Time to make. Time to pick out. Time to wrap with care. Time to send. There are infinite possibilities.

For me, I suppose, the thing I love most is unboxing a special treasure, year after year, is experiencing the same joy I did when I opened the gift for the first time. Knowing that someone cared enough to make (or pick out) something special. An ooh. An ahh. A smile on my face.

My intent with this years gift of time is that my friend feels the same way. A reminder that someone thought enough about her gift to make a special something; a smile when she uses the items made just for her.

For this holiday season that includes:

Cloth napkins with mitered corners
Notecards I made (name on bottom right removed for this post)
And a mug rug because every day I wish I had one for myself to avoid coffee on counters

Not pictured: a book I knew she’d like.

The gifts were inspired from her birthday wish list in which she only asked for the gift of time with her friend’s because, truly, there are few greater gifts than that.

Whatever your holidays look like this year, I hope they are truly Merry and I hope that whatever you celebrate (or don’t celebrate) brings you peace and joy.

Seasons of Change

I love long, winding roads. I don’t know if the anticipation of what’s coming next and finding out what the future holds or if, like in this photo, I can enjoy complete aloneness. I can be one with my thoughts that, perhaps, include what IS around the corner? Or just marvel in the beauty of this space. Clean air. Quiet. Nature. Space.

The road to Camp Mikell

A few weeks ago, I went on a much needed getaway. I spent the weekend with 6 other quilters in a quiet retreat space in North Georgia. It was exactly what I needed. I was able to finish quite a few WIP’s and spend time focusing solely on myself. Three days of being selfish. It was glorious.

I finished another version of my All Squared Up quilt.

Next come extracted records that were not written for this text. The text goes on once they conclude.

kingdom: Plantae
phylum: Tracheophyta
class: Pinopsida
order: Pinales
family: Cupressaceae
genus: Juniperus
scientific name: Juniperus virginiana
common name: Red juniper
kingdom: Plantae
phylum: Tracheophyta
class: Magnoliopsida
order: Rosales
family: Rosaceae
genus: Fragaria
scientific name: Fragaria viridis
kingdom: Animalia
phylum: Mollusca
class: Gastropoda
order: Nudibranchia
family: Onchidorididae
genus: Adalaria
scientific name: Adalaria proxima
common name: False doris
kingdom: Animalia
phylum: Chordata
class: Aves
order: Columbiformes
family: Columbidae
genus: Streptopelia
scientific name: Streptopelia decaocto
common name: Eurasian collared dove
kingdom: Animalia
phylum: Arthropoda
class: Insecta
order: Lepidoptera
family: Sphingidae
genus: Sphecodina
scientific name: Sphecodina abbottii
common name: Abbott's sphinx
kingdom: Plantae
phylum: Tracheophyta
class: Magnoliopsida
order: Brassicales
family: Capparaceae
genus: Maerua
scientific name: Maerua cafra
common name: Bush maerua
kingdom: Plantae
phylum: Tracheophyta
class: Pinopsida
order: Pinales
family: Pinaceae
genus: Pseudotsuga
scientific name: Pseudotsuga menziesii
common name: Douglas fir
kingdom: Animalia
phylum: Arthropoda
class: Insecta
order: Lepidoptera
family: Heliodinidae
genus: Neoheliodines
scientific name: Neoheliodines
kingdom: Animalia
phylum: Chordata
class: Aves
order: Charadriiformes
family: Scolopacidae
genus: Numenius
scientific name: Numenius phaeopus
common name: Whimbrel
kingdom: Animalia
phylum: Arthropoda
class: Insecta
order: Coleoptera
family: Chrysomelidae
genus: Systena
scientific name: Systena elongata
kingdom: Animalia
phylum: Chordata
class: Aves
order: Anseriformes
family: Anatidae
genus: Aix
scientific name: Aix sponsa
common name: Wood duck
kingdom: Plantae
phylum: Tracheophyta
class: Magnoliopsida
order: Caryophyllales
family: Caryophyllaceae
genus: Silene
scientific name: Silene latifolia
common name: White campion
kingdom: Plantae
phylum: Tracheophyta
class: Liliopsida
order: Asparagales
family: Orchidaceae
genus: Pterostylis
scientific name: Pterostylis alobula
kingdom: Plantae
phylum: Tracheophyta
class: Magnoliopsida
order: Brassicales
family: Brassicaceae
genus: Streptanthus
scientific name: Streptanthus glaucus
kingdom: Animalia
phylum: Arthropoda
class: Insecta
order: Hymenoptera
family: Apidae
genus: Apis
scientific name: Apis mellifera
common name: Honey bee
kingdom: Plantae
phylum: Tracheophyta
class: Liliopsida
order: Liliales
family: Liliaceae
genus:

When I made my Aether Quilt, I specifically cut the squares from yardage a specific way so I would have enough fabric to make a version of this quilt using the leftover pieces. I’m absolutely in love with how this quilt turned out and cannot wait to get it back from my friend, Regina.

I finally finished this Little Lone Star quilt. I started it for a zoom class and, since I teach in stages, I had sections here and there, creating a lot of small, sort of pieced parts. I love how this turned out! Sweet. A little masculine. Definitely cozy.

Little Lone Star Quilt

This is one of my best selling patterns. It’s fast and easy to assemble and perfect for a jelly roll! For this version, I used a jelly roll plus a few other strips from fabrics in my stash to round out the look I wanted. The green squares and triangles are from a Kona cotton, but I’ve also made this quilt with Essex linen.

I continue to work through the book The Artist’s Way. I’m loving the process and how I’m changing. There is so much to share about it (and I wrote some about the process in my previous blog post) but this has been so freeing and exhilarating. If you have the desire, I highly recommend the book to all creatives.

Happy celebration of seasons, and self, changing.